## Instructions for the task
A line qualifies if it holds the string "scroll". Copy every qualifying line from the records.

======== Source records

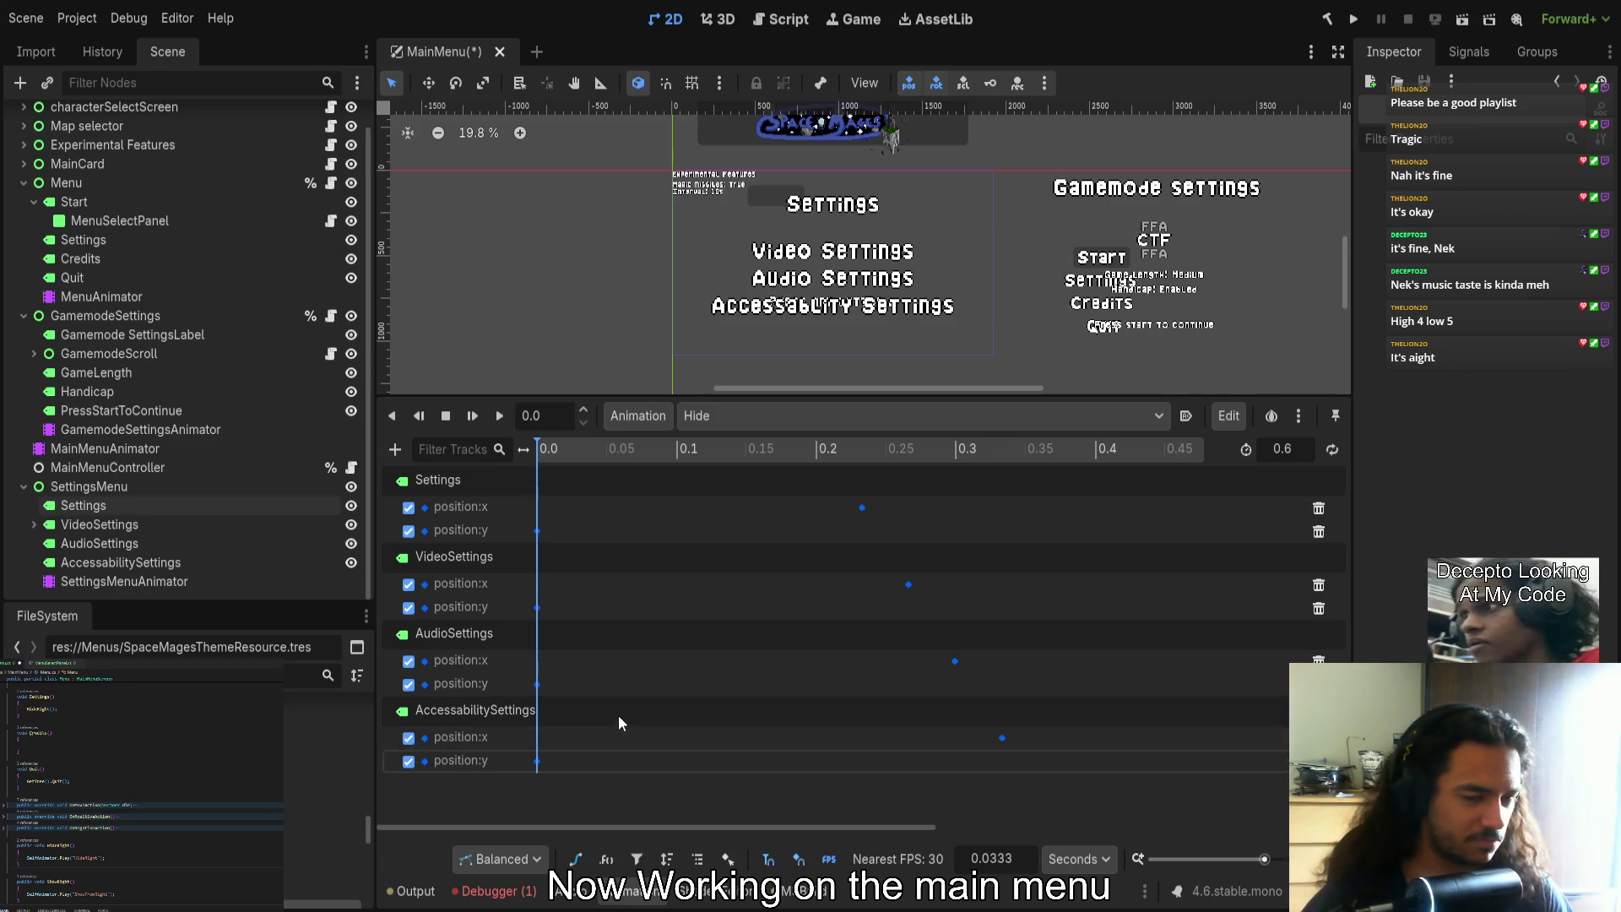
Move the four position:x start keys about 0.07 s earlier and play Hide to check timing
{"action": "scroll", "coordinate": [613, 646], "scroll_direction": "down", "scroll_amount": 3}
{"action": "scroll", "coordinate": [596, 646], "scroll_direction": "down", "scroll_amount": 2}
{"action": "mouse_move", "coordinate": [554, 453]}
{"action": "left_mouse_down"}
{"action": "mouse_move", "coordinate": [854, 474]}
{"action": "mouse_move", "coordinate": [713, 457]}
{"action": "mouse_move", "coordinate": [807, 451]}
{"action": "mouse_move", "coordinate": [538, 447]}
{"action": "left_mouse_up"}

================

## The answer
{"action": "scroll", "coordinate": [613, 646], "scroll_direction": "down", "scroll_amount": 3}
{"action": "scroll", "coordinate": [596, 646], "scroll_direction": "down", "scroll_amount": 2}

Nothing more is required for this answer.